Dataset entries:
>>>>>

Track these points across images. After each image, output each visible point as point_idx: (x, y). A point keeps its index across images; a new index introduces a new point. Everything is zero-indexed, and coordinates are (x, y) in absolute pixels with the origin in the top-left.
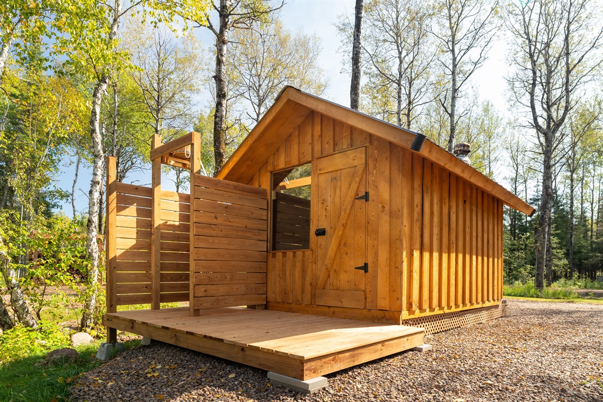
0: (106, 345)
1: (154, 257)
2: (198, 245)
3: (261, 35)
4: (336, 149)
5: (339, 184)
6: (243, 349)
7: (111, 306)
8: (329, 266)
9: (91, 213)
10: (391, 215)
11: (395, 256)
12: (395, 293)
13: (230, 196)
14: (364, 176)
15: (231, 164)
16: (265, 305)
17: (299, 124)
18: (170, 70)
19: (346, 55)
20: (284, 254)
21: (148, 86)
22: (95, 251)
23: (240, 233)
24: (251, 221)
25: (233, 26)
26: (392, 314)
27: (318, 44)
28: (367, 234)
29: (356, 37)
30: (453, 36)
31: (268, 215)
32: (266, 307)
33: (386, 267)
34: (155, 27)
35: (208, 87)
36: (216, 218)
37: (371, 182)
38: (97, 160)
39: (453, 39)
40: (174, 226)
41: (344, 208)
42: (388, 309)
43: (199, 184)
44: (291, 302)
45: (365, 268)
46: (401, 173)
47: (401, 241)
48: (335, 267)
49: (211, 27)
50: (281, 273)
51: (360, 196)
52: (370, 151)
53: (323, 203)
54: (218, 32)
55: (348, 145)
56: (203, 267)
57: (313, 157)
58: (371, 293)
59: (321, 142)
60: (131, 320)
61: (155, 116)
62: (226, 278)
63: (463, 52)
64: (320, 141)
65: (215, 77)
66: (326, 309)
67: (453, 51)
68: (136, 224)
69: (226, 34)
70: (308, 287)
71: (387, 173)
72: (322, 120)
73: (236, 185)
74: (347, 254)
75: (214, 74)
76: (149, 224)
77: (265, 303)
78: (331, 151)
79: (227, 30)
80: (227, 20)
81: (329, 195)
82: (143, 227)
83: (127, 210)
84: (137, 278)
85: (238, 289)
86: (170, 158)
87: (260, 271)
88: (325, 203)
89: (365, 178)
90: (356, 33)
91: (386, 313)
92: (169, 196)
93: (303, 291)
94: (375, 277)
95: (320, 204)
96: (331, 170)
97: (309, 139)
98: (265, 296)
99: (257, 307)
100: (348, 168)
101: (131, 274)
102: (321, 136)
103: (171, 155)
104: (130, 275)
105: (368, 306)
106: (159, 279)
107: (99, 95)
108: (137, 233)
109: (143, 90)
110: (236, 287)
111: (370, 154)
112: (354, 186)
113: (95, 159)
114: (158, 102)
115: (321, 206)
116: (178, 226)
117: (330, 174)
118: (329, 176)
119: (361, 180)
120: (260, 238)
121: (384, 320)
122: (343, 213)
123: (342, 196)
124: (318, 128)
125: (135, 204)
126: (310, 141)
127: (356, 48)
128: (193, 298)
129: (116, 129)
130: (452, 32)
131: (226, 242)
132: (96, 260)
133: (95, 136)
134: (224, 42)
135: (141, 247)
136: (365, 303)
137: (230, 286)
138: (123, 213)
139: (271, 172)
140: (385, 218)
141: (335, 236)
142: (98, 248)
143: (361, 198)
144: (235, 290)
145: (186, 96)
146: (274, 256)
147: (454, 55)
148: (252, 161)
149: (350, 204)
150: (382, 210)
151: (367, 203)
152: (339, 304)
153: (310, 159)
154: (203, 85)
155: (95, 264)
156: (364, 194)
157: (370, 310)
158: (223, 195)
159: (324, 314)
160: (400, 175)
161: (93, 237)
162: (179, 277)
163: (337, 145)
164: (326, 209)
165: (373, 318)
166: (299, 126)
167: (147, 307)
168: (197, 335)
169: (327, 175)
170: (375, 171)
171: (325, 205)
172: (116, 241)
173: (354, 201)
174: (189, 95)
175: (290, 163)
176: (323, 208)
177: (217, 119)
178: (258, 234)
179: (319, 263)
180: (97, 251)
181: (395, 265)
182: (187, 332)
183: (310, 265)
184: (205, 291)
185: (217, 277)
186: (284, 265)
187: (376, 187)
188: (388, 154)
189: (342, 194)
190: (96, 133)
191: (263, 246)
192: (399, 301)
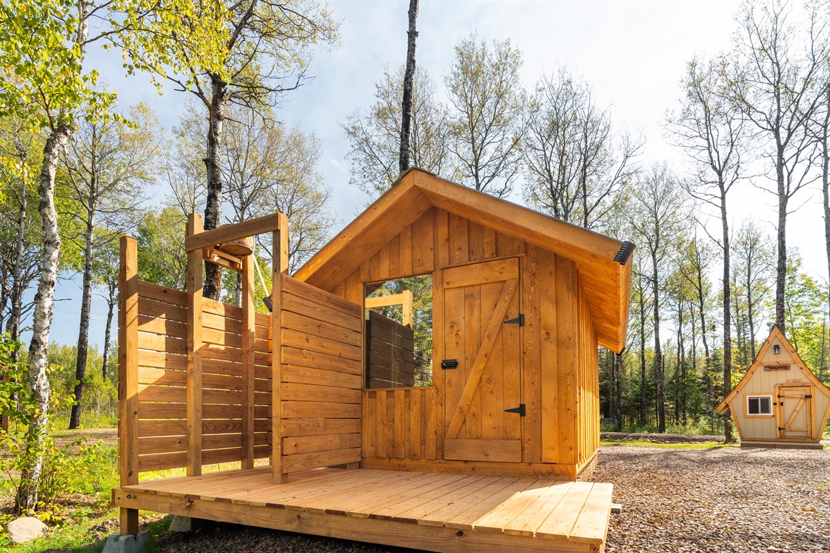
0: (122, 538)
1: (192, 397)
2: (287, 378)
3: (264, 119)
4: (472, 258)
5: (477, 302)
6: (460, 533)
7: (130, 474)
8: (466, 408)
9: (37, 328)
10: (559, 344)
11: (566, 395)
12: (567, 441)
13: (322, 311)
14: (517, 294)
15: (312, 267)
16: (359, 462)
17: (412, 222)
18: (113, 147)
19: (356, 163)
20: (390, 394)
21: (77, 163)
22: (43, 387)
23: (334, 364)
24: (345, 348)
25: (229, 99)
26: (564, 468)
27: (317, 147)
28: (522, 367)
29: (404, 138)
30: (477, 160)
31: (360, 340)
32: (360, 465)
33: (553, 408)
34: (130, 72)
35: (167, 177)
36: (307, 340)
37: (527, 301)
38: (50, 248)
39: (477, 163)
40: (217, 351)
41: (487, 334)
42: (557, 462)
43: (287, 289)
44: (403, 457)
45: (521, 410)
46: (571, 293)
47: (573, 376)
48: (473, 409)
49: (200, 94)
50: (385, 418)
51: (510, 318)
52: (525, 262)
53: (452, 327)
54: (211, 103)
55: (493, 254)
56: (293, 410)
57: (435, 266)
58: (531, 442)
59: (449, 247)
60: (187, 496)
61: (88, 206)
62: (318, 427)
63: (487, 180)
64: (447, 246)
65: (206, 161)
66: (462, 465)
67: (476, 176)
68: (164, 345)
69: (222, 107)
70: (431, 436)
71: (552, 291)
72: (449, 219)
73: (329, 296)
74: (492, 392)
75: (206, 156)
76: (184, 346)
77: (360, 459)
78: (466, 260)
79: (223, 103)
80: (223, 90)
81: (462, 316)
82: (175, 351)
83: (151, 323)
84: (166, 429)
85: (331, 442)
86: (215, 251)
87: (355, 417)
88: (455, 327)
89: (517, 297)
90: (404, 133)
91: (555, 467)
92: (210, 307)
93: (423, 442)
94: (538, 423)
95: (448, 328)
96: (465, 284)
97: (429, 242)
98: (359, 450)
99: (348, 466)
100: (493, 283)
101: (158, 422)
102: (448, 240)
103: (217, 248)
104: (156, 425)
105: (527, 459)
106: (200, 430)
107: (55, 151)
108: (166, 360)
109: (69, 169)
110: (329, 439)
111: (525, 266)
112: (502, 306)
113: (47, 247)
114: (92, 188)
115: (449, 330)
116: (224, 352)
117: (463, 289)
118: (461, 293)
119: (512, 299)
120: (355, 371)
121: (552, 476)
122: (485, 340)
123: (482, 319)
124: (443, 231)
125: (164, 316)
126: (431, 245)
127: (404, 150)
128: (279, 457)
129: (24, 216)
130: (475, 156)
131: (319, 375)
132: (46, 401)
133: (47, 212)
134: (219, 118)
135: (172, 380)
136: (522, 455)
137: (324, 437)
138: (145, 326)
139: (364, 284)
140: (550, 348)
141: (473, 369)
142: (48, 383)
143: (512, 321)
144: (329, 443)
145: (135, 185)
146: (373, 395)
147: (477, 180)
148: (341, 266)
149: (497, 329)
150: (546, 337)
151: (521, 328)
152: (482, 458)
153: (432, 269)
154: (160, 174)
155: (43, 408)
156: (517, 316)
157: (530, 464)
158: (315, 308)
159: (459, 472)
160: (571, 295)
161: (41, 366)
162: (224, 427)
163: (473, 252)
164: (457, 334)
165: (535, 473)
166: (412, 225)
167: (180, 472)
168: (355, 516)
169: (458, 291)
170: (532, 288)
171: (456, 329)
172: (137, 371)
173: (502, 325)
174: (139, 185)
175: (399, 272)
176: (452, 333)
177: (210, 216)
178: (352, 366)
179: (449, 405)
180: (46, 389)
181: (566, 405)
182: (329, 512)
183: (434, 407)
184: (295, 446)
185: (309, 426)
186: (389, 408)
187: (535, 308)
188: (553, 268)
189: (482, 315)
190: (49, 208)
191: (359, 382)
192: (573, 452)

<<<<<

Among the entries above, the lines between the ones containing "91: (386, 313)" and "124: (318, 128)", inclusive, are to be transcribed exactly. No other line is to be given.

> [WRITTEN SOLUTION]:
91: (386, 313)
92: (169, 196)
93: (303, 291)
94: (375, 277)
95: (320, 204)
96: (331, 170)
97: (309, 139)
98: (265, 296)
99: (257, 307)
100: (348, 168)
101: (131, 274)
102: (321, 136)
103: (171, 155)
104: (130, 275)
105: (368, 306)
106: (159, 279)
107: (99, 95)
108: (137, 233)
109: (143, 90)
110: (236, 287)
111: (370, 154)
112: (354, 186)
113: (95, 159)
114: (158, 102)
115: (321, 206)
116: (178, 226)
117: (330, 174)
118: (329, 176)
119: (361, 180)
120: (260, 238)
121: (384, 320)
122: (343, 213)
123: (342, 196)
124: (318, 128)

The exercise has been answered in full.